“No, I don’t. I remember sun.”
“Remember Tucson?”
“Yeah.”
“What do you remember best?”
Turtle closes her eyes for a long time. “There isn’t any best,” she says, finally. “I liked it all.”
“But we didn’t have much money then, either. I think you only had one or two pairs of pants even in Tucson.”
“We had Jax, though. And Lou Ann and Dwayne Ray, and Mattie, down at your store.”
“That’s true. We had them.”
“Will they let us come back?”
“We don’t have enough money for gas. And we can’t tell anybody where we are.”
“But if we did have gas, I mean. Does Jax and everybody still want us to live there?”
“I think he does.”
“He’s not mad because we went away from home?”
Taylor rolls down the window and closes her eyes and lets the hissing night lick her face like a cat. “That’s what home means, Turtle,” she says. “Even if they get mad, they always have to take you back.”
Alice answers the phone at last.
“Mama, I’ve been trying to call you all different times today. Where were you?”
“Law, Taylor, I couldn’t even tell you. Someplace called Lip Flint Crick, or Flint Chip Lick, something. On a picnic.”
“A picnic? I thought you were supposed to be arguing with the Fourkiller woman.”
“I did. But then we went on a picnic.”
“You argued, and then you went on a picnic?”
“No, not with her. I’ve got me a boyfriend.”
“Mama, I swear, I can’t turn my back on you for one minute!” Taylor hears a bitterness in her voice like green potato skins, but she can’t stop up the place it’s growing from.
Alice is quiet.
“I’m happy for you, Mama. Really. What’s his name?”
A flat answer: “Cash.”
“Oh, that sounds good. Is he rich?”
Alice laughs, finally. “Believe me, Taylor, this is not the place to come if you’re looking to find you a millionaire typhoon.”
“Tycoon, Mama. A typhoon is a hurricane, I think. Or maybe it’s that kind of snake that strangles you.”
“Well, they got more snakes here than you can shake your tail at, but no millionaire typhoons. The man-about-town is a fellow wears a horsehide suit. He’s a sight. It looks like he got up too early and put on the bath rug.” She pauses. “How are you all doing?
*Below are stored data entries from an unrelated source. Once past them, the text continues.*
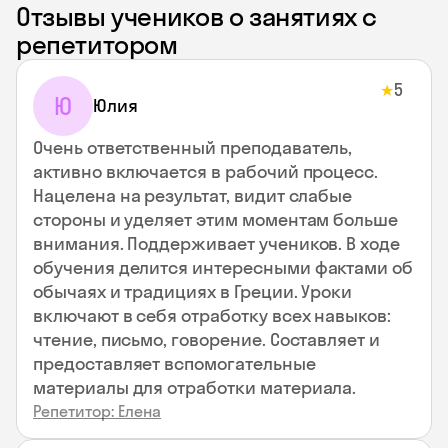
Отзывы учеников о занятиях с
репетитором
5
★
Ю
Юлия
Очень ответственный преподаватель,
активно включается в рабочий процесс.
Нацелена на результат, видит слабые
стороны и уделяет этим моментам больше
внимания. Поддерживает учеников. В ходе
обучения делится интересными фактами об
обычаях и традициях в Греции. Уроки
включают в себя отработку всех навыков:
чтение, письмо, говорение. Составляет и
предоставляет вспомогательные
материалы для отработки материала.
Репетитор: Елена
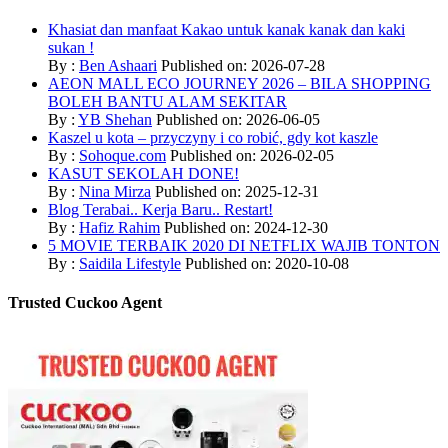
Khasiat dan manfaat Kakao untuk kanak kanak dan kaki
sukan !
By :
Ben Ashaari
Published on: 2026-07-28
AEON MALL ECO JOURNEY 2026 – BILA SHOPPING
BOLEH BANTU ALAM SEKITAR
By :
YB Shehan
Published on: 2026-06-05
Kaszel u kota – przyczyny i co robić, gdy kot kaszle
By :
Sohoque.com
Published on: 2026-02-05
KASUT SEKOLAH DONE!
By :
Nina Mirza
Published on: 2025-12-31
Blog Terabai.. Kerja Baru.. Restart!
By :
Hafiz Rahim
Published on: 2024-12-30
5 MOVIE TERBAIK 2020 DI NETFLIX WAJIB TONTON
By :
Saidila Lifestyle
Published on: 2020-10-08
Trusted Cuckoo Agent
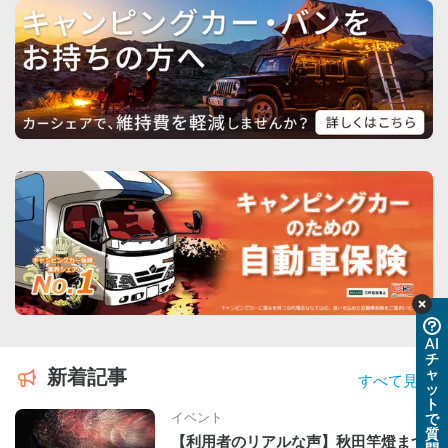
AI
チ
ャ
新着記事
すべて見る
ッ
ト
イベント
で
質
【利用者のリアルな声】秋田竿燈まつ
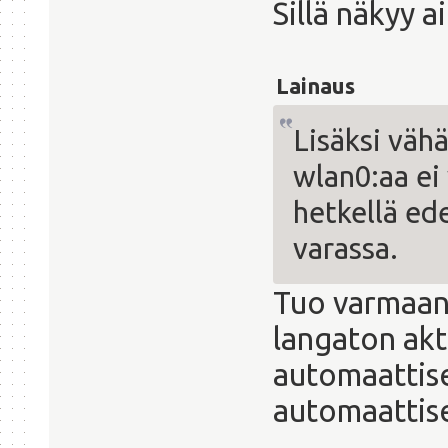
Sillä näkyy a
Lainaus
Lisäksi vähä
wlan0:aa ei 
hetkellä ed
varassa.
Tuo varmaank
langaton akt
automaattise
automaattise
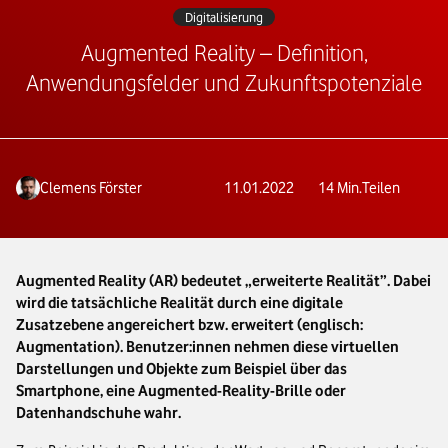
Digitalisierung
Augmented Reality – Definition,
Anwendungsfelder und Zukunftspotenziale
Clemens Förster
11.01.2022
14
Min.
Teilen
Augmented Reality (AR) bedeutet „erweiterte Realität”. Dabei
wird die tatsächliche Realität durch eine digitale
Zusatzebene angereichert bzw. erweitert (englisch:
Augmentation). Benutzer:innen nehmen diese virtuellen
Darstellungen und Objekte zum Beispiel über das
Smartphone, eine Augmented-Reality-Brille oder
Datenhandschuhe wahr.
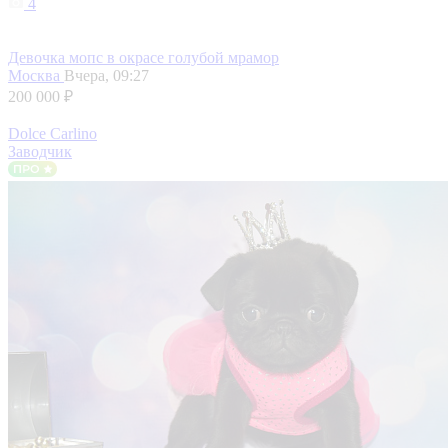
4
Девочка мопс в окрасе голубой мрамор
Москва
Вчера, 09:27
200 000 ₽
Dolce Carlino
Заводчик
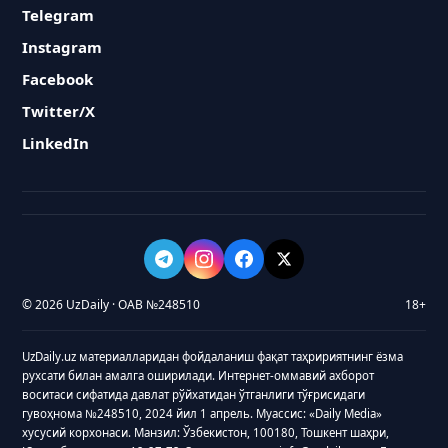
Telegram
Instagram
Facebook
Twitter/X
LinkedIn
© 2026 UzDaily · ОАВ №248510
18+
UzDaily.uz материалларидан фойдаланиш фақат таҳририятнинг ёзма
рухсати билан амалга оширилади. Интернет-оммавий ахборот
воситаси сифатида давлат рўйхатидан ўтганлиги тўғрисидаги
гувоҳнома №248510, 2024 йил 1 апрель. Муассис: «Daily Media»
хусусий корхонаси. Манзил: Ўзбекистон, 100180, Тошкент шаҳри,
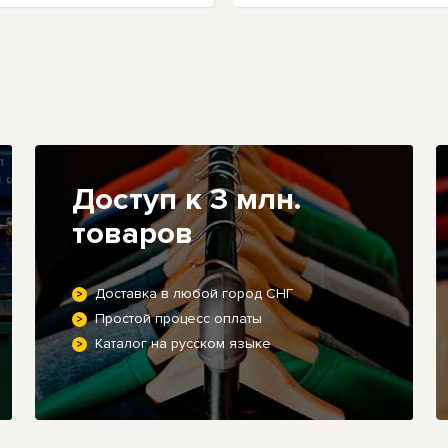
Доступ к 3 млн.
товаров
Доставка в любой город СНГ
Простой процесс оплаты
Каталог на русском языке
I been hoping you’d call.”
“Not hoping bad enough to sit around by the phone, I notice.”
Alice’s voice changes. “Taylor, you got a bee in your bon-net. I don’t know what you’re mad at me for.”
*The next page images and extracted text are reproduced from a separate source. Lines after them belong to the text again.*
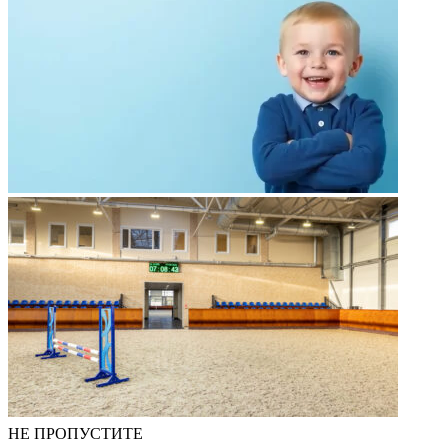
НЕ ПРОПУСТИТЕ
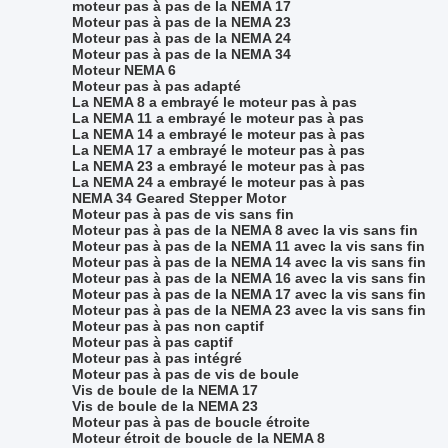
moteur pas à pas de la NEMA 17
Moteur pas à pas de la NEMA 23
Moteur pas à pas de la NEMA 24
Moteur pas à pas de la NEMA 34
Moteur NEMA 6
Moteur pas à pas adapté
La NEMA 8 a embrayé le moteur pas à pas
La NEMA 11 a embrayé le moteur pas à pas
La NEMA 14 a embrayé le moteur pas à pas
La NEMA 17 a embrayé le moteur pas à pas
La NEMA 23 a embrayé le moteur pas à pas
La NEMA 24 a embrayé le moteur pas à pas
NEMA 34 Geared Stepper Motor
Moteur pas à pas de vis sans fin
Moteur pas à pas de la NEMA 8 avec la vis sans fin
Moteur pas à pas de la NEMA 11 avec la vis sans fin
Moteur pas à pas de la NEMA 14 avec la vis sans fin
Moteur pas à pas de la NEMA 16 avec la vis sans fin
Moteur pas à pas de la NEMA 17 avec la vis sans fin
Moteur pas à pas de la NEMA 23 avec la vis sans fin
Moteur pas à pas non captif
Moteur pas à pas captif
Moteur pas à pas intégré
Moteur pas à pas de vis de boule
Vis de boule de la NEMA 17
Vis de boule de la NEMA 23
Moteur pas à pas de boucle étroite
Moteur étroit de boucle de la NEMA 8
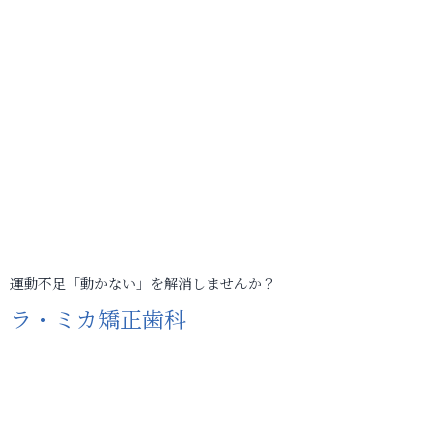
運動不足「動かない」を解消しませんか？
ラ・ミカ矯正歯科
“I’m not mad at you. Turtle said that just a minute ago.
She said I’m mad all the time. But I’m not. I’ve just fallen on some bad luck and landed jelly side down.” Taylor digs in all of her jeans pockets for a handkerchief, but doesn’t find one. She rips a yellow page from the damp directory underneath the pay phone. “I think I’m getting a cold.”
“You still got that job?”
“Yeah, but they won’t let Turtle hang around in Ladies’
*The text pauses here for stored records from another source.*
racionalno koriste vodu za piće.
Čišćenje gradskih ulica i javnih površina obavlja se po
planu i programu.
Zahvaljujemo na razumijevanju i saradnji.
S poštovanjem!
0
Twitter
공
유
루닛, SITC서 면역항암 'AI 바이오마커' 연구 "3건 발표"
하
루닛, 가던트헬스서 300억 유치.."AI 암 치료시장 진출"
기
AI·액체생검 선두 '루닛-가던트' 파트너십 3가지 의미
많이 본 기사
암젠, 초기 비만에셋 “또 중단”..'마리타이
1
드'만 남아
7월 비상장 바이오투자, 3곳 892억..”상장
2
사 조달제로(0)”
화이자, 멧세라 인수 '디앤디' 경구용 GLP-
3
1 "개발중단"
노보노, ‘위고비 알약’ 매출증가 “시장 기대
Wear anymore. She has to go out in the parking lot and sit in the Dodge for a couple hours, till I get off.”
“In the car? Goodness, aren’t you afraid she’ll get lone-some and drive herself to Mexico Or something? Remember when we read that in the paper when we was driving across Nevada? That six-year-old that drove the family car to Mexico?”
“That wasn’t a newspaper, Mama, that was one of those supermarket things with Liz Taylor on the front. They make all those stories up.”
“Well, stranger things have happened.”
“I know. But I don’t think Turtle’s thinking in terms of Mexico.”
“Well, good. But you might ought to leave her some stuff in there to play with, just in case.”
“I do. I gave her some packing boxes and stuff from the store. She doesn’t complain, you know how she is. But I feel like a murderer. Everything I’ve been doing, for this whole crazy summer, was just so I could keep Turtle. I thought that was the only thing that mattered, keeping the two of us together. But now I feel like that might not be true. I love her all right, but just her and me isn’t enough. We’re not a whole family.”
“I don’t know. Seems like half the families you see nowdays is just a mama and kids.”